The parable at this point

comes to mirror Jesus’s teachings on judgment.  Later in the same week that Jesus tells this parable,

Matthew writes about Jesus teaching that the Great Judgment

will be like a shepherd separating the sheep from the goats. 

Those who took care of the least

will be placed on one side. 

Those who did not feed the hungry

or give drink to the thirsty

or clothe the naked and so on

are placed on the other side. 

Judgment falls hard on those

who do not care for the needy.

In the same way,

the parable of the Kingdom of Heaven from today’s reading

is a picture of the coming judgment. 

But be careful. 

If we focus on the weeping and gnashing of teeth,

we miss the grace of this parable. 

The king gives a free invitation to the wedding banquet. 

No one has to earn his or her seat at the table.  Both the good and the bad

are encouraged to come to the feast.

Now back in Jesus’s time,

guests to a wedding feast

were not expected to provide their own festive attire. 

They would be given robes

as they entered the banquet hall –

sort of like a restaurant’s loaning men a tie

if ties are required.

 The invitation was (and is) open. 

The feast was an unearned gift,

and so was the clothing.

In a parallel situation,

the first Christians were given robes at Baptism as they came up out of the baptismal water.   The white robes were an outward sign

of the inward grace of being clothed in Christ.

So if the wedding banquet is the judgment at the end of time,

the robe expected of the guests

is like this baptismal robe

that represents the inward grace

of being clothed in Christ.

The grace is that the guests,

both good and bad,

did not have to procure their own robes.

The King wants the man to explain how it is

that he is improperly dressed

after having been offered the garment

needed for the feast. 

Here he has been given the team jersey

for the Kingdom of Heaven,

and he has refused to wear it.

At this point in the story,

we shouldn’t smugly decide

that we already have our own baptismal robes, our own team jerseys. 

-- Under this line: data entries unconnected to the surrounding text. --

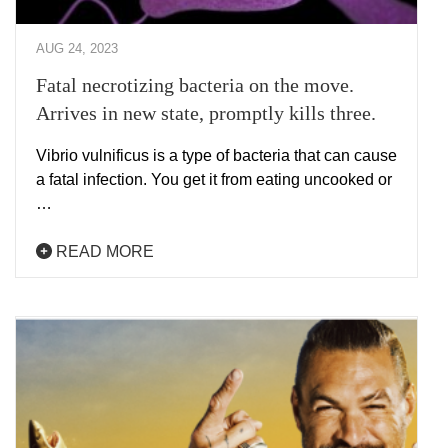
AUG 24, 2023
Fatal necrotizing bacteria on the move.
Arrives in new state, promptly kills three.
Vibrio vulnificus is a type of bacteria that can cause
a fatal infection. You get it from eating uncooked or
…
READ MORE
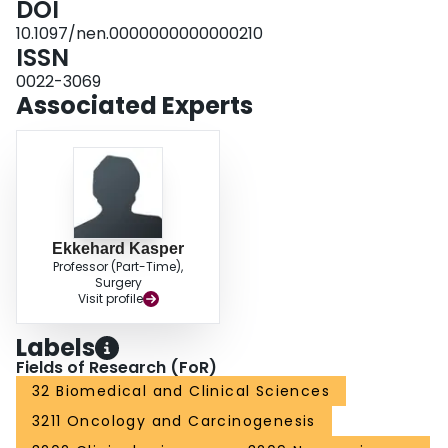
DOI
vasculature within the tumors, and extended survival of mice bearing the
10.1097/nen.0000000000000210
aggressive MGG123 GBM. This preclinical tumor model faithfully
ISSN
recapitulates the GBM-relevant hypoxic microenvironment and stemness
and is a suitable platform for studying disease biology and developing
0022-3069
hypoxia-targeted agents.
Associated Experts
Ekkehard Kasper
Professor (Part-Time),
Surgery
Visit profile
Labels
Fields of Research (FoR)
32 Biomedical and Clinical Sciences
3211 Oncology and Carcinogenesis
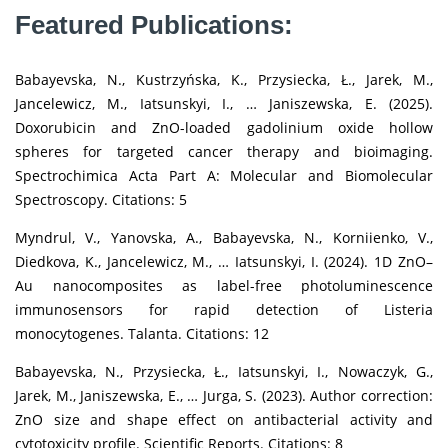
Featured Publications:
Babayevska, N., Kustrzyńska, K., Przysiecka, Ł., Jarek, M.,
Jancelewicz, M., Iatsunskyi, I., … Janiszewska, E. (2025).
Doxorubicin and ZnO-loaded gadolinium oxide hollow
spheres for targeted cancer therapy and bioimaging.
Spectrochimica Acta Part A: Molecular and Biomolecular
Spectroscopy. Citations: 5
Myndrul, V., Yanovska, A., Babayevska, N., Korniienko, V.,
Diedkova, K., Jancelewicz, M., … Iatsunskyi, I. (2024). 1D ZnO–
Au nanocomposites as label-free photoluminescence
immunosensors for rapid detection of Listeria
monocytogenes. Talanta. Citations: 12
Babayevska, N., Przysiecka, Ł., Iatsunskyi, I., Nowaczyk, G.,
Jarek, M., Janiszewska, E., … Jurga, S. (2023). Author correction:
ZnO size and shape effect on antibacterial activity and
cytotoxicity profile. Scientific Reports. Citations: 8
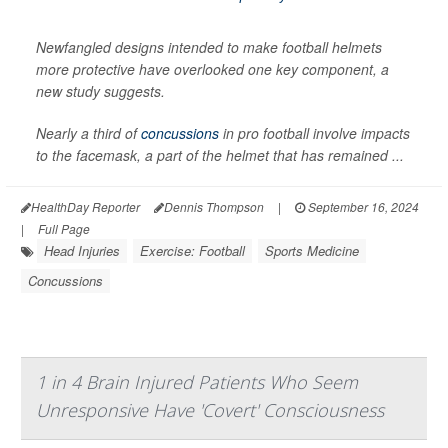
Newfangled designs intended to make football helmets
more protective have overlooked one key component, a
new study suggests.
Nearly a third of
concussions
in pro football involve impacts
to the facemask, a part of the helmet that has remained ...
HealthDay Reporter
Dennis Thompson
|
September 16, 2024
|
Full Page
Head Injuries
Exercise: Football
Sports Medicine
Concussions
1 in 4 Brain Injured Patients Who Seem
Unresponsive Have 'Covert' Consciousness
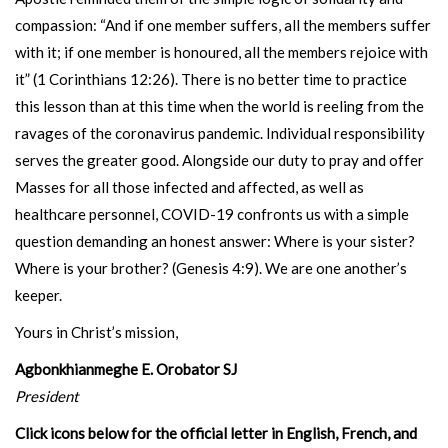
compassion: “And if one member suffers, all the members suffer
with it; if one member is honoured, all the members rejoice with
it” (1 Corinthians 12:26). There is no better time to practice
this lesson than at this time when the world is reeling from the
ravages of the coronavirus pandemic. Individual responsibility
serves the greater good. Alongside our duty to pray and offer
Masses for all those infected and affected, as well as
healthcare personnel, COVID-19 confronts us with a simple
question demanding an honest answer: Where is your sister?
Where is your brother? (Genesis 4:9). We are one another’s
keeper.
Yours in Christ’s mission,
Agbonkhianmeghe E. Orobator SJ
President
Click icons below for the official letter in English, French, and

No guest at the wedding banquet

should enjoy seeing others who were invited failing to enjoy the feast. 

The cost of the free gift of grace

is too high for us to feel self-righteous

and to show contempt for others.

Notice this gift: 

after his gracious invitation is rudely rejected

by those who return their fields and their businesses,

the King continues to invite others to the banquet. 

The feast

(thank you Lord)

is not reserved for the perfect.  

Instead it is for those who are willing to be perfected

by the generous offer to cover our imperfections

with the host’s own robes of righteousness.  That shouldn’t make us arrogant –

but rather humble,

knowing that we neither deserve nor earn our invitation.

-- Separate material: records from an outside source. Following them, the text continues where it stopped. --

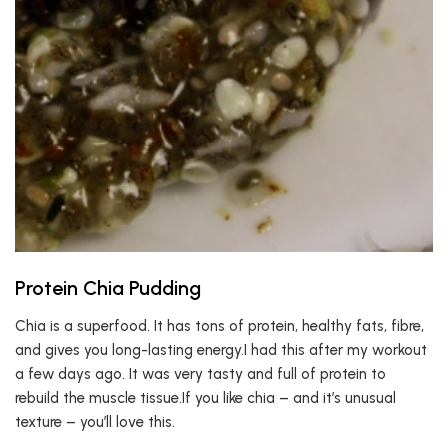
Protein Chia Pudding
Chia is a superfood. It has tons of protein, healthy fats, fibre,
and gives you long-lasting energy.I had this after my workout
a few days ago. It was very tasty and full of protein to
rebuild the muscle tissue.If you like chia – and it’s unusual
texture – you’ll love this.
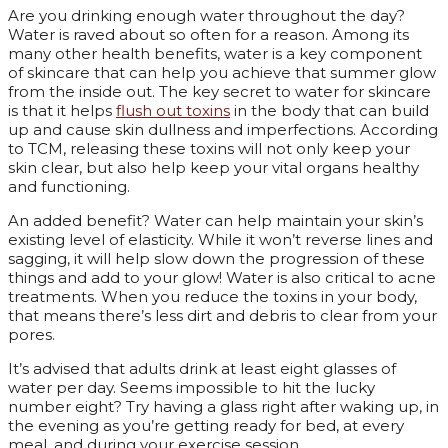
Are you drinking enough water throughout the day?
Water is raved about so often for a reason. Among its
many other health benefits, water is a key component
of skincare that can help you achieve that summer glow
from the inside out. The key secret to water for skincare
is that it helps
flush out toxins
in the body that can build
up and cause skin dullness and imperfections. According
to TCM, releasing these toxins will not only keep your
skin clear, but also help keep your vital organs healthy
and functioning.
An added benefit? Water can help maintain your skin’s
existing level of elasticity. While it won’t reverse lines and
sagging, it will help slow down the progression of these
things and add to your glow! Water is also critical to acne
treatments. When you reduce the toxins in your body,
that means there’s less dirt and debris to clear from your
pores.
It’s advised that adults drink at least eight glasses of
water per day. Seems impossible to hit the lucky
number eight? Try having a glass right after waking up, in
the evening as you’re getting ready for bed, at every
meal, and during your exercise session.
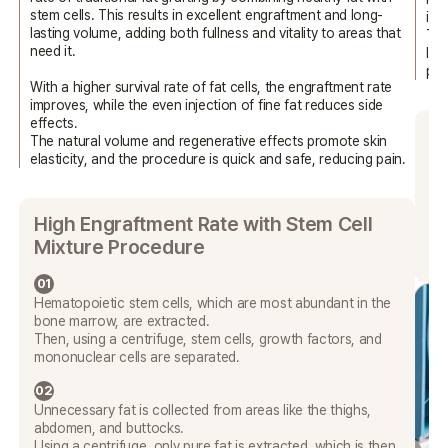
stem cells. This results in excellent engraftment and long-
int
lasting volume, adding both fullness and vitality
to areas that
Thi
need it.
las
pro
With a higher survival rate of fat cells, the engraftment rate
improves,
while the even injection of fine fat reduces side
effects.
W
The natural volume and regenerative effects promote skin
elasticity,
and the procedure is quick and safe, reducing pain.
PR
the
pro
High Engraftment Rate with Stem Cell
pr
Mixture Procedure
in
01
Hematopoietic stem cells, which are most abundant in the
bone marrow, are extracted.
Then, using a centrifuge, stem cells, growth factors, and
mononuclear cells are separated.
02
Unnecessary fat is collected from areas like the thighs,
abdomen, and buttocks.
Using a centrifuge, only pure fat is extracted, which is then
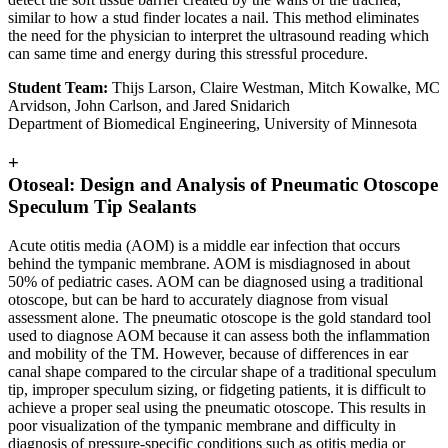
similar to how a stud finder locates a nail. This method eliminates
the need for the physician to interpret the ultrasound reading which
can same time and energy during this stressful procedure.
Student Team:
Thijs Larson, Claire Westman, Mitch Kowalke, MC
Arvidson, John Carlson, and Jared Snidarich
Department of Biomedical Engineering, University of Minnesota
+
Otoseal: Design and Analysis of Pneumatic Otoscope
Speculum Tip Sealants
Acute otitis media (AOM) is a middle ear infection that occurs
behind the tympanic membrane. AOM is misdiagnosed in about
50% of pediatric cases. AOM can be diagnosed using a traditional
otoscope, but can be hard to accurately diagnose from visual
assessment alone. The pneumatic otoscope is the gold standard tool
used to diagnose AOM because it can assess both the inflammation
and mobility of the TM. However, because of differences in ear
canal shape compared to the circular shape of a traditional speculum
tip, improper speculum sizing, or fidgeting patients, it is difficult to
achieve a proper seal using the pneumatic otoscope. This results in
poor visualization of the tympanic membrane and difficulty in
diagnosis of pressure-specific conditions such as otitis media or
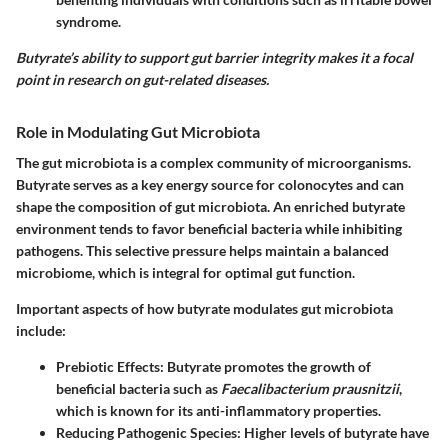
syndrome.
Butyrate’s ability to support gut barrier integrity makes it a focal
point in research on gut-related diseases.
Role in Modulating Gut Microbiota
The gut microbiota is a complex community of microorganisms.
Butyrate serves as a key energy source for colonocytes and can
shape the composition of gut microbiota. An enriched butyrate
environment tends to favor beneficial bacteria while inhibiting
pathogens. This selective pressure helps maintain a balanced
microbiome, which is integral for optimal gut function.
Important aspects of how butyrate modulates gut microbiota
include:
Prebiotic Effects:
Butyrate promotes the growth of
beneficial bacteria such as
Faecalibacterium prausnitzii
,
which is known for its anti-inflammatory properties.
Reducing Pathogenic Species:
Higher levels of butyrate have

There’s quite a bit of stuff in today’s parable when we really look at it. 

And it may sound offensive on a first reading – we may be tempted to pull out that yellow hankie and call foul. 

But sports analogies go wide of the goal posts.  In sports,

you have to earn your place on the team

by your own merit. 

To enter the Kingdom of Heaven

we just have to receive the gift freely offered – and then live into the life to which God has called us.